From cash games to tournaments

So Kulev started practising. A lot. He began grinding online tournaments hard, while also studying every day.

“In the beginning, I was just marking hands, thinking about hands, that’s how I developed my game,” he says. “Make mistakes, think about the mistakes, and try to be better next time.”

Then he added training tools to his routines. “I was perhaps more experienced playing deep-stacked compared with most tournament players at lower stakes, which I was playing at the time,” he says. “But I was particularly weak at ICM, as you don’t have that in cash games.”

As he’d already built a solid bankroll, Kulev would have been forgiven for jumping straight into the high-stakes scene. But instead, he took a more conservative approach, maintaining an average buy-in of around $50, to begin with.

The start of something big

He remembers a session where he was playing cash games and had one tournament on the side. He ended up winning it for $15K. “It was just massive to me and gave me a lot of confidence,” he says.

That was on a Saturday. Inspired, he decided to play a big session on Sunday, and things went well. He started playing higher and higher, as high as his bankroll allowed, and he simply hasn’t stopped since.

“I’ve been very fortunate,” he says. “It has been really quick. I’ve had downswings, of course, but I’ve just been able to keep playing higher and I’ve been fortunate enough to perform. But I’ve also been lucky to have had the scores that I’ve had. It definitely feels quick.”

A routine for success

During big online series like WCOOP and SCOOP, Kulev will play six days a week, taking Fridays off. He tries to study every day. “I only do an hour of study a day, but the most important is that I do it every single day so I have a routine. It gives me confidence.”

Outside of the series, he’ll play Thursdays and Sundays, with three days of study each week. “Finding a balance between playing and studying is the key,” he says. “I get things wrong all the time but I try to explain it to myself, and then I can implement it in different spots.”

“I’ve been lucky to have had the scores I’ve had. It definitely feels quick.”

But right now, Kulev has stepped away from the monitors and is here in London for the EPT. He still considers online poker his prime focus, but over the past year, he’s enjoyed getting his feet wet in the live high rollers. 

Returning to bricks and mortar

He’s had some fantastic brick-and-mortar results, too. At the World Series of Poker in 2021, he finished runner-up to former PokerStars Team Pro Leo Margets in the $1,500 Closer event, good for $232,920, but agonisingly close to a bracelet. “I was incredibly lucky just to get to that point,” he says. 

His biggest live cash on the EPT circuit came from a fifth-place finish in a €10K 6-Max event at EPT Barcelona for €49,470.

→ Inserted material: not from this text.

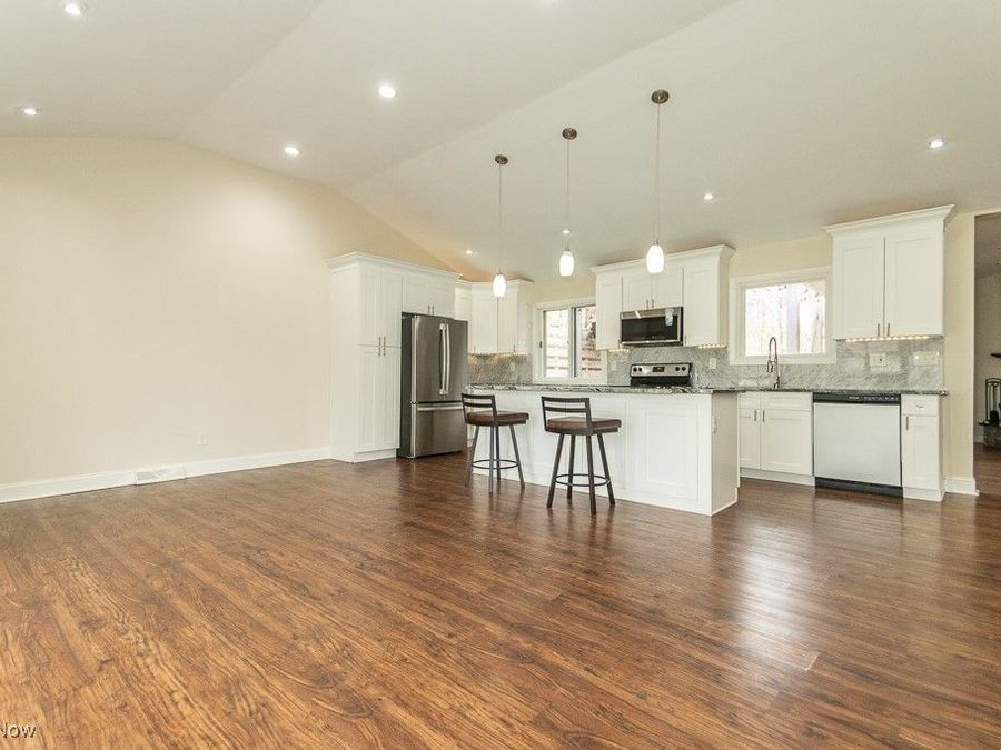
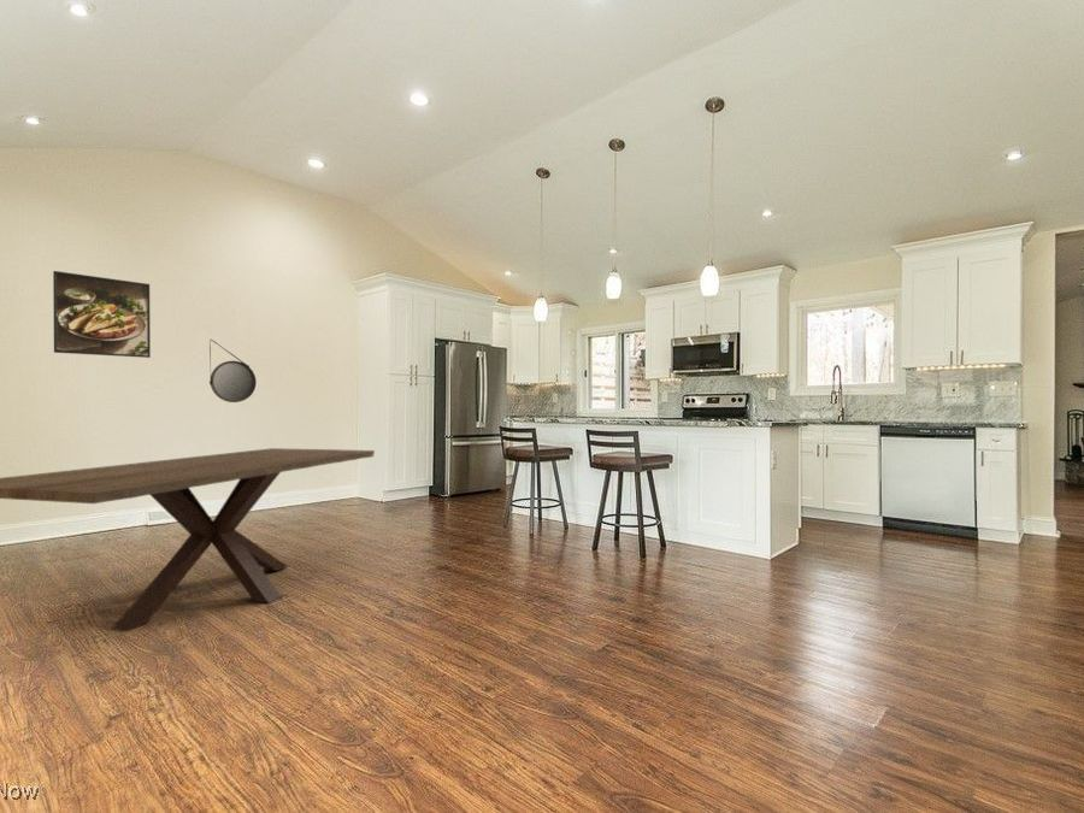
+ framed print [52,270,152,359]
+ home mirror [208,338,258,403]
+ dining table [0,447,376,634]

“I still feel very inexperienced when it comes to live poker,” he says. “The players I face in the high rollers are the same I play against all the time online, but I still have a lot to learn and improve on.

“Most of the people I play against in live high rollers know who I am now though, which is nice. The fields are very challenging. I accept that those players are far more accomplished than me. I just want to be able to compete with them.”

Back to his online haunts

When EPT London wraps up, Kulev will return to Dublin and to the online poker streets. That’s where he currently feels most at home. But you can expect to see him at all of the PokerStars live events in the near future, including the PokerStars Caribbean Adventure (PCA) and PokerStars Players Championship (PSPC) in January.

“I’m a horrible satellite player but I was able to win my first qualifier package for the PCA,” he says. “I was probably going to be there anyway, but it definitely helps.

“I find the game very exciting right now. I want to play higher and higher and compete against the best. I’m sure that hunger will not be there forever, but right now I want to use it as much as I can, compete against the best, and see how it goes. The challenge is what I look forward to. Learning and having fun.”